Grace had changed. In the weeks that followed Christopher’s escapade she stopped going into the city to visit the nuns and spent most of her time at home, sleeping. When she was awake, she seemed tired and short-tempered. Aloysius too was different. He seemed to have undergone a transformation, as far as Frieda could tell. He had stopped going to the club, played no poker at all and insisted Grace took her meals in bed. Frieda’s worry grew.
‘Alicia,’ she said finally, ‘have you noticed how exhausted Mummy is all the time?’
‘Mmm,’ said Alicia. ‘How d’you mean?’ She had just finished her prac
tice and was staring at her list of things to do.

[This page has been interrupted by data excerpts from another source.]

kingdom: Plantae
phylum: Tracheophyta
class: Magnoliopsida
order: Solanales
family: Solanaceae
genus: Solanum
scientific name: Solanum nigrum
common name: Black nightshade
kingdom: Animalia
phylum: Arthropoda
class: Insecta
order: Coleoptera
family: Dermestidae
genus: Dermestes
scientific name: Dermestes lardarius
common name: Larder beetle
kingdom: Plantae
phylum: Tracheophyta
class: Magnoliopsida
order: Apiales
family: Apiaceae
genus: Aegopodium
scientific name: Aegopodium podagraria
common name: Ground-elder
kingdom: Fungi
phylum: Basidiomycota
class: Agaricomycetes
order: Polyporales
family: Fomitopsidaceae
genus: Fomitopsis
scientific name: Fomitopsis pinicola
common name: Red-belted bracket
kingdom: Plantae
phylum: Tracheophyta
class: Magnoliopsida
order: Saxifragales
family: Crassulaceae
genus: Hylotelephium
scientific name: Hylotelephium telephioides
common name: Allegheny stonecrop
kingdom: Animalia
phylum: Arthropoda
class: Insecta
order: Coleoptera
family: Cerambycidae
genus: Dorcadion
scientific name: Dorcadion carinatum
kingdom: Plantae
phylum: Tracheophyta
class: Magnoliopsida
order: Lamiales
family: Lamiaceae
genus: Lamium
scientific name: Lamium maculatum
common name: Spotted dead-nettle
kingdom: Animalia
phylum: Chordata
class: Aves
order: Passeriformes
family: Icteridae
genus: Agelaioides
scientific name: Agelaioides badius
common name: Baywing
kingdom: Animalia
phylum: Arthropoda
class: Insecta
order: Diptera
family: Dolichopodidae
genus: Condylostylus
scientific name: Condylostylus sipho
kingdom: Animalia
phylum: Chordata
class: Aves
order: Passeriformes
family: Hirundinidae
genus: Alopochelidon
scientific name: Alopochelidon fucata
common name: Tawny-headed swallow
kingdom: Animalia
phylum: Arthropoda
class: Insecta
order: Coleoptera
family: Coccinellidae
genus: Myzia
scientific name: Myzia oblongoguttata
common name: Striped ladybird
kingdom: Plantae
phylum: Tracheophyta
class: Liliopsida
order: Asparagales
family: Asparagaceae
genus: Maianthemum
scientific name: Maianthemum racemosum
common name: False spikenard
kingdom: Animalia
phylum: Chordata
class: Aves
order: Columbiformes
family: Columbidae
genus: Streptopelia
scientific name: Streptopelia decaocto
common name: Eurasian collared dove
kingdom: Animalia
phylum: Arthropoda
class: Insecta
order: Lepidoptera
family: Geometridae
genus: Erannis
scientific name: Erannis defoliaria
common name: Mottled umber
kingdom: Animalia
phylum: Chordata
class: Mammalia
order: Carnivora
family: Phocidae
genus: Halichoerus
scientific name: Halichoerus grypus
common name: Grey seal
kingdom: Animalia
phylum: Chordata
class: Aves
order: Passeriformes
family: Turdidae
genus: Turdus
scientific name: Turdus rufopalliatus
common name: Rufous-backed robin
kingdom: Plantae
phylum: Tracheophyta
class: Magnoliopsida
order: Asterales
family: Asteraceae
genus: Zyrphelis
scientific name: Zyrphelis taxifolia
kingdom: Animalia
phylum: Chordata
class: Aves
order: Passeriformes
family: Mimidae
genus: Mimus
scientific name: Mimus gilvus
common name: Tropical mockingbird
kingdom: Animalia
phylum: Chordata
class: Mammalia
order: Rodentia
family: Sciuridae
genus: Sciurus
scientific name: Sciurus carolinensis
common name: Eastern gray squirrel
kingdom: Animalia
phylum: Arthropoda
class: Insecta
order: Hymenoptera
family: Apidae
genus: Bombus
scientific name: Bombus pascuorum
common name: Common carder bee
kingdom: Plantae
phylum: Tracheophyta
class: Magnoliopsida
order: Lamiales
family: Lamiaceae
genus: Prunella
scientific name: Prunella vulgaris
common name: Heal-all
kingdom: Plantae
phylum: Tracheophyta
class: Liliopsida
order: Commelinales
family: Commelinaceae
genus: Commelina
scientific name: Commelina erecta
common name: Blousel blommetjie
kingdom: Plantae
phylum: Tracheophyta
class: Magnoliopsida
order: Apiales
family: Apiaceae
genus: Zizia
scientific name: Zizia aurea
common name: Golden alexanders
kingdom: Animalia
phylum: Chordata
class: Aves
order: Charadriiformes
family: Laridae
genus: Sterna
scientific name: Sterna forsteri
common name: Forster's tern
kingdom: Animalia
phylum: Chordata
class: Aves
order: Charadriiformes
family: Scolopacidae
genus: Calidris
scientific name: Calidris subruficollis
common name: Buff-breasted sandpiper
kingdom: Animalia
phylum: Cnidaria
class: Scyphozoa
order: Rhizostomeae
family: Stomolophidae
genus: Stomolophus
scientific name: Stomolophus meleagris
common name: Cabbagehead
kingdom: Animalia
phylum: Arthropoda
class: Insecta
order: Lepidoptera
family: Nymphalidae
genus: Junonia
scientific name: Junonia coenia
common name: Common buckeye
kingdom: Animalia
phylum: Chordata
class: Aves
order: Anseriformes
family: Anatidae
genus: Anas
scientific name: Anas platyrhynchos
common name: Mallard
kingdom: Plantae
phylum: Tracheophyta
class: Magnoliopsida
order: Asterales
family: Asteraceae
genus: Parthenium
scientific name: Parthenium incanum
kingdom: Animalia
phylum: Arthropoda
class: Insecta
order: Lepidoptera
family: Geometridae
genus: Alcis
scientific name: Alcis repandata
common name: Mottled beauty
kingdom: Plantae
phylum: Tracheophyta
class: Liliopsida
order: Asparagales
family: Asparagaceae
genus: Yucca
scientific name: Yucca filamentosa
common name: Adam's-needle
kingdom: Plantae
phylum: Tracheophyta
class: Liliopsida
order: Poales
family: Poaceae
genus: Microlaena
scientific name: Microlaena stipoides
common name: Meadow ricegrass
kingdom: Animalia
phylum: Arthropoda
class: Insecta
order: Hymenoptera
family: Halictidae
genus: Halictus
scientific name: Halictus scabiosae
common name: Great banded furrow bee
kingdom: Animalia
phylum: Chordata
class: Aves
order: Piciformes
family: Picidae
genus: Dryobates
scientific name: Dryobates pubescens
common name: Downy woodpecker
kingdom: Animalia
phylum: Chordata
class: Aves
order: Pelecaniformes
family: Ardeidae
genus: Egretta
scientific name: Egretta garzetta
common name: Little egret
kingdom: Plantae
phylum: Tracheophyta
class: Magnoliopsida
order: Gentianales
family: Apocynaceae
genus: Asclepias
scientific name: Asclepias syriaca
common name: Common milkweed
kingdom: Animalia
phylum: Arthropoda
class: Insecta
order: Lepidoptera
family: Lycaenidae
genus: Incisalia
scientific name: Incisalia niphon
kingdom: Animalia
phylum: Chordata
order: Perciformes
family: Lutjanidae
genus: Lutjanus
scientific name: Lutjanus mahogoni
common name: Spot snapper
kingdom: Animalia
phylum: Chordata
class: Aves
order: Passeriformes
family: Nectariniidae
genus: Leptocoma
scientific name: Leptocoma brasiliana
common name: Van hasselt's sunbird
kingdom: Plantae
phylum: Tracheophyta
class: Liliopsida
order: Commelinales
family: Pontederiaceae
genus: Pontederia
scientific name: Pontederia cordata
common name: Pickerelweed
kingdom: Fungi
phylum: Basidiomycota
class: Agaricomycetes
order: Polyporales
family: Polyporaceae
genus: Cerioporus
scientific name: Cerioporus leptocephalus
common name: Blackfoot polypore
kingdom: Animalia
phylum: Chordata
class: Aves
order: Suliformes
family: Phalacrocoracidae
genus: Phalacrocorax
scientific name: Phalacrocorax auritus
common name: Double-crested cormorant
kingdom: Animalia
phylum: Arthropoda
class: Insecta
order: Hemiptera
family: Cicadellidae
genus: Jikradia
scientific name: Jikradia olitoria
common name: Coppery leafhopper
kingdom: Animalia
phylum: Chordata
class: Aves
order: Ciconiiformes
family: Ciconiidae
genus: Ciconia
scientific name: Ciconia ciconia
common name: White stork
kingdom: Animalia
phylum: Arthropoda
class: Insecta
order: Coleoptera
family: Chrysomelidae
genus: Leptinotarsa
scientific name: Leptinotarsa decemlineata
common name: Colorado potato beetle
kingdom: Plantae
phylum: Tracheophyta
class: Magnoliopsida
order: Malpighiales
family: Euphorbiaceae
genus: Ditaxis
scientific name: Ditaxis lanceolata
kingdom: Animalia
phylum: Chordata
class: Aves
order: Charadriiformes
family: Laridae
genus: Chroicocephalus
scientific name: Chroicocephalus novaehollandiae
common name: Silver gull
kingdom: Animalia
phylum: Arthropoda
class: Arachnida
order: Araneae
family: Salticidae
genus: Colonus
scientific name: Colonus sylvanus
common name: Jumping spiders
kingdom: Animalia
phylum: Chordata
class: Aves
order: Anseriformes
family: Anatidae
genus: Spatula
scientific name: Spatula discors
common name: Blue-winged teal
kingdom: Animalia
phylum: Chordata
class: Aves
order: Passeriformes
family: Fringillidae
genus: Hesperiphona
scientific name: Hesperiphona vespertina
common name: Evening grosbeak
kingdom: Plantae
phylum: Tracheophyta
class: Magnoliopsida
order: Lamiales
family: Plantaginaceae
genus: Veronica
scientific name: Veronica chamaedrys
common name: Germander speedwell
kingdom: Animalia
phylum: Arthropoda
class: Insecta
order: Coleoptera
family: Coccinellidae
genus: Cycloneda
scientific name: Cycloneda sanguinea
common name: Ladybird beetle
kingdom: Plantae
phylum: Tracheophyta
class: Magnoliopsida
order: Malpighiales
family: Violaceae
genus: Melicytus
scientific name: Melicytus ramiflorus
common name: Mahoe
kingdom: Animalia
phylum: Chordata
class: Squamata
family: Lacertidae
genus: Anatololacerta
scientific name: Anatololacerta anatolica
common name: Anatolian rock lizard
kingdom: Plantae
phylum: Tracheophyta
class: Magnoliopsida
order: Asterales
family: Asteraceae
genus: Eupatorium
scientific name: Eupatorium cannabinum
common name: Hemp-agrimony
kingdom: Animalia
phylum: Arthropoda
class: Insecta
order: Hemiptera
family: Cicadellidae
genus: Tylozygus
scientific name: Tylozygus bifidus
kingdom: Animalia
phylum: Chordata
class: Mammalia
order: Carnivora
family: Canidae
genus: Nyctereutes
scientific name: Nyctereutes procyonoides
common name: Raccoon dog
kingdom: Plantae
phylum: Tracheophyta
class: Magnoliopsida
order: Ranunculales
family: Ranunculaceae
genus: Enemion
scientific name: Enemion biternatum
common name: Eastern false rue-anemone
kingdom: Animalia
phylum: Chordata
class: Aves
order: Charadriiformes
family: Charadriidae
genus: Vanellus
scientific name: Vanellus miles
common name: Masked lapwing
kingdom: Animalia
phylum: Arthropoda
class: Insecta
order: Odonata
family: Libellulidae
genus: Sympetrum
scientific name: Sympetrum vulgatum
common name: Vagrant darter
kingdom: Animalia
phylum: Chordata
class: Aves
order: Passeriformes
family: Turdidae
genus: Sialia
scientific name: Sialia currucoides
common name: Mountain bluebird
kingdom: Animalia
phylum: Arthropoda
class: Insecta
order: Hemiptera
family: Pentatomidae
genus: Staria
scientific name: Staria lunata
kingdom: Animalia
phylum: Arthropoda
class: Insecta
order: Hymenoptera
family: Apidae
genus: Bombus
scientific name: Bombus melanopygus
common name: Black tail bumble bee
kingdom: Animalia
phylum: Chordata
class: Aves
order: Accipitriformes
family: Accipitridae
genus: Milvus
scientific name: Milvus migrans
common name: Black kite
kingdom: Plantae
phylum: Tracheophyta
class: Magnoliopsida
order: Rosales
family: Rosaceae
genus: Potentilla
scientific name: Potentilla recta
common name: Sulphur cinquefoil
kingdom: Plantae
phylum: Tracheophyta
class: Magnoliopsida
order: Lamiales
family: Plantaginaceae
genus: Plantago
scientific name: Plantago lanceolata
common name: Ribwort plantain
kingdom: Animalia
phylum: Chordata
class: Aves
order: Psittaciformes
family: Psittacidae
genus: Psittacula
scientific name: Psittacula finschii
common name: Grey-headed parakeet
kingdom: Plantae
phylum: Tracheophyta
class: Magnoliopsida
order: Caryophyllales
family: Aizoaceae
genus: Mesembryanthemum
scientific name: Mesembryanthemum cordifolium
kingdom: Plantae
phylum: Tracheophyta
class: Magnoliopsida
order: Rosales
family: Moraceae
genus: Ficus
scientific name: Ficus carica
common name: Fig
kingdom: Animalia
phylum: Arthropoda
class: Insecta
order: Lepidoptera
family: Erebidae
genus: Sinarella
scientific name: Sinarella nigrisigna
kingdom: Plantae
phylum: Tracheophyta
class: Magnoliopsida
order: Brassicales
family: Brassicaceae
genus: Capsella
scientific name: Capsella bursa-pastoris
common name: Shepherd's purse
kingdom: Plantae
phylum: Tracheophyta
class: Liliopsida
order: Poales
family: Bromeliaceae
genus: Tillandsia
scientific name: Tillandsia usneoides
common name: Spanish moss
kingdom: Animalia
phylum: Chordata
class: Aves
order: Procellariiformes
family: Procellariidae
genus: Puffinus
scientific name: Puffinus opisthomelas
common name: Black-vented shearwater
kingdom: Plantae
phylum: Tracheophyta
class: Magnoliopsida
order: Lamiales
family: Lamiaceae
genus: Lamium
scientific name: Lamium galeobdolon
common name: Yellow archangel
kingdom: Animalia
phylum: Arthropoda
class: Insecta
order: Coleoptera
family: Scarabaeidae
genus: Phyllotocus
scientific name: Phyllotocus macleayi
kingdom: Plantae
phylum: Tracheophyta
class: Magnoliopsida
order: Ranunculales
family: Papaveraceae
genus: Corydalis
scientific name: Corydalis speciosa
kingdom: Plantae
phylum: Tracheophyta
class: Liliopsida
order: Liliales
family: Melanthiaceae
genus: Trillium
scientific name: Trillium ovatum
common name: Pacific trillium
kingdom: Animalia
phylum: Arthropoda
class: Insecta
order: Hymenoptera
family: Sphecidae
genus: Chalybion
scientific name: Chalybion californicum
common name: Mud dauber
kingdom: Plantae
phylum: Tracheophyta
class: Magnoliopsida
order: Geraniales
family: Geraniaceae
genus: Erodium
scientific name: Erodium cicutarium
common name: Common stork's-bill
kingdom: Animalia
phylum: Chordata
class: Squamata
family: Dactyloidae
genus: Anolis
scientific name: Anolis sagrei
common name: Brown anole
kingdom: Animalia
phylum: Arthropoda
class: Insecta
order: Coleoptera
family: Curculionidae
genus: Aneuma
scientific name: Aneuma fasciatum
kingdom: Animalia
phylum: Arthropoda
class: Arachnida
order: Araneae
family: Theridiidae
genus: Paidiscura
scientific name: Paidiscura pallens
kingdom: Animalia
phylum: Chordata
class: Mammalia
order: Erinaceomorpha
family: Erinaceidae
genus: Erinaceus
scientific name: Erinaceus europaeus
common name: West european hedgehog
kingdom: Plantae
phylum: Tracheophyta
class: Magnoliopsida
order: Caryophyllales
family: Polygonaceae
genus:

‘Well,’ Frieda continued, glad to have her sister’s attention at last, ‘yesterday, when Daddy finally went out, she got one of the servants to bring over a huge climbing jasmine. It was in full flower but someone had pulled it up by the roots. Now isn’t that a strange thing to do? When I asked her where she got it from, she looked annoyed. She told me the nuns gave it to her as a present. I had a feeling she didn’t want me to ask.’
‘So?’ asked Alicia, looking up briefly. What was Frieda talking about now? Was she wrong, or had her sister become a little dull of late?
‘Well, isn’t it a strange present to give her?’ persisted Frieda. ‘When we’ve got three jasmine bushes in the garden!’
Alicia shook her head, not knowing what to say.
‘She got Christopher to plant it underneath her bedroom window,’ Frieda continued. ‘One of the branches accidentally broke and she started to cry! Can you imagine that? Mummy crying over a jasmine plant? And then, Christopher gave her a hug!’
Alicia had to admit, that was interesting. But then again she wasn’t all that surprised.
‘Weddings are emotional times,’ she told her sister wisely. ‘I read it in the Book of Etiquette.’
‘Perhaps,’ Frieda mused, ‘the scare of nearly losing Christopher has affected her more than we realised.’
As she iced her sister’s cake Frieda went over the sequences of events on that terrible night. Would any of them ever forget it? Even her father, Frieda noticed, had been affected by it. Her father was clearly very worried. At least Mummy has him, thought Frieda, wistfully, remembering again the way in which Robert had looked at Alicia. Lucky Alicia. Lucky everyone. Did no one care that she was suffering too? Staring at the expanse of white icing, thinking of her breaking heart, she listened to the rain. No, she reflected mournfully, no one cares. She was unaware that Myrtle watched her.